╭─ Data excerpt

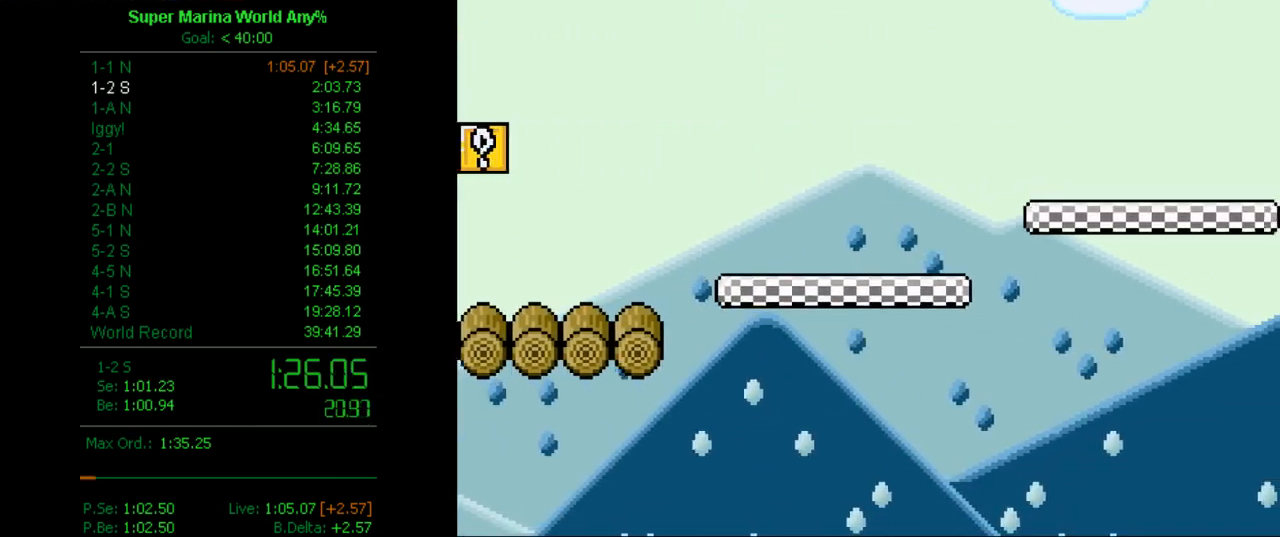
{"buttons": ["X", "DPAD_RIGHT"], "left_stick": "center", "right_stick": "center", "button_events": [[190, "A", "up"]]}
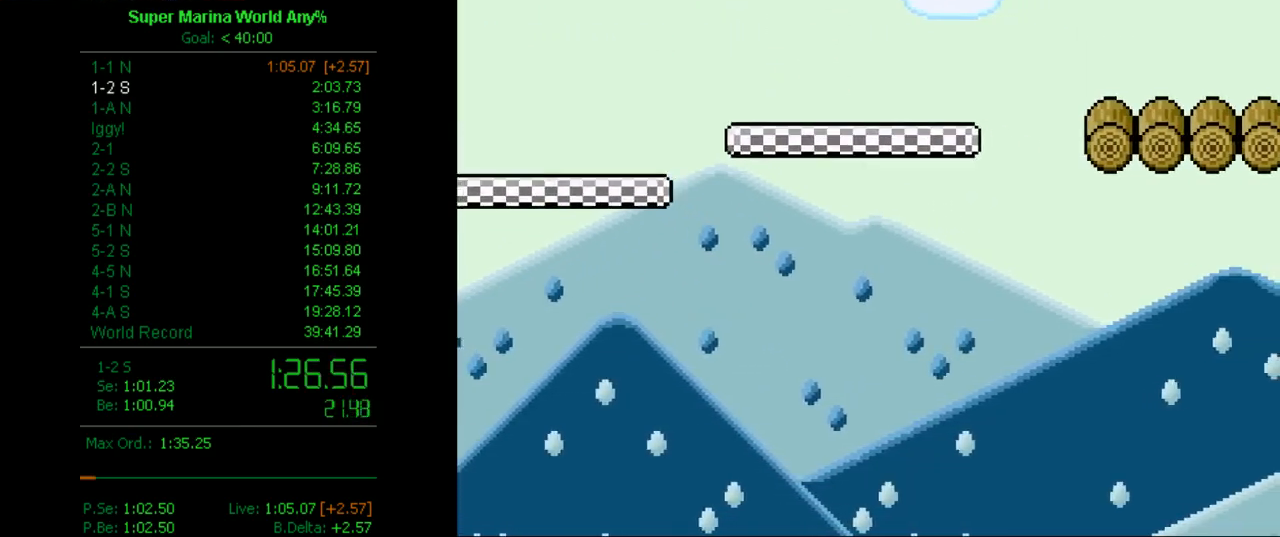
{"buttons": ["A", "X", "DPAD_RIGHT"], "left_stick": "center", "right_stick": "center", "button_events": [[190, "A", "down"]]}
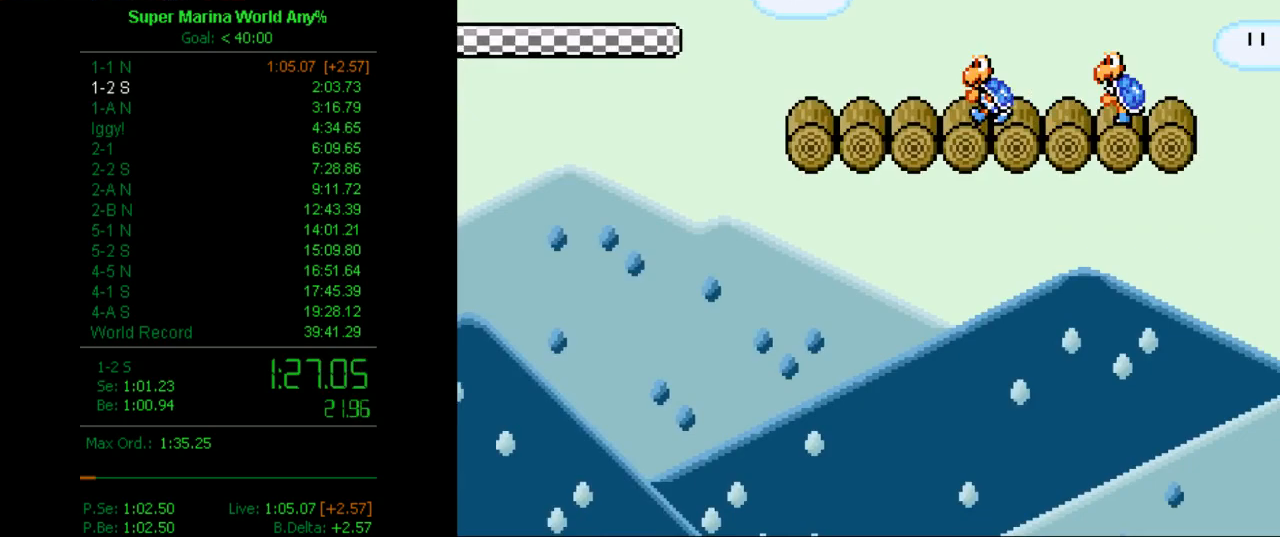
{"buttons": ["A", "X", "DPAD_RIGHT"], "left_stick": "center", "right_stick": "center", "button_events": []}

╰─

**Task item:** Produce the full material again verbatim, with the pictures dropped.

**Result of the task:**
{"buttons": ["X", "DPAD_RIGHT"], "left_stick": "center", "right_stick": "center", "button_events": [[190, "A", "up"]]}
{"buttons": ["A", "X", "DPAD_RIGHT"], "left_stick": "center", "right_stick": "center", "button_events": [[190, "A", "down"]]}
{"buttons": ["A", "X", "DPAD_RIGHT"], "left_stick": "center", "right_stick": "center", "button_events": []}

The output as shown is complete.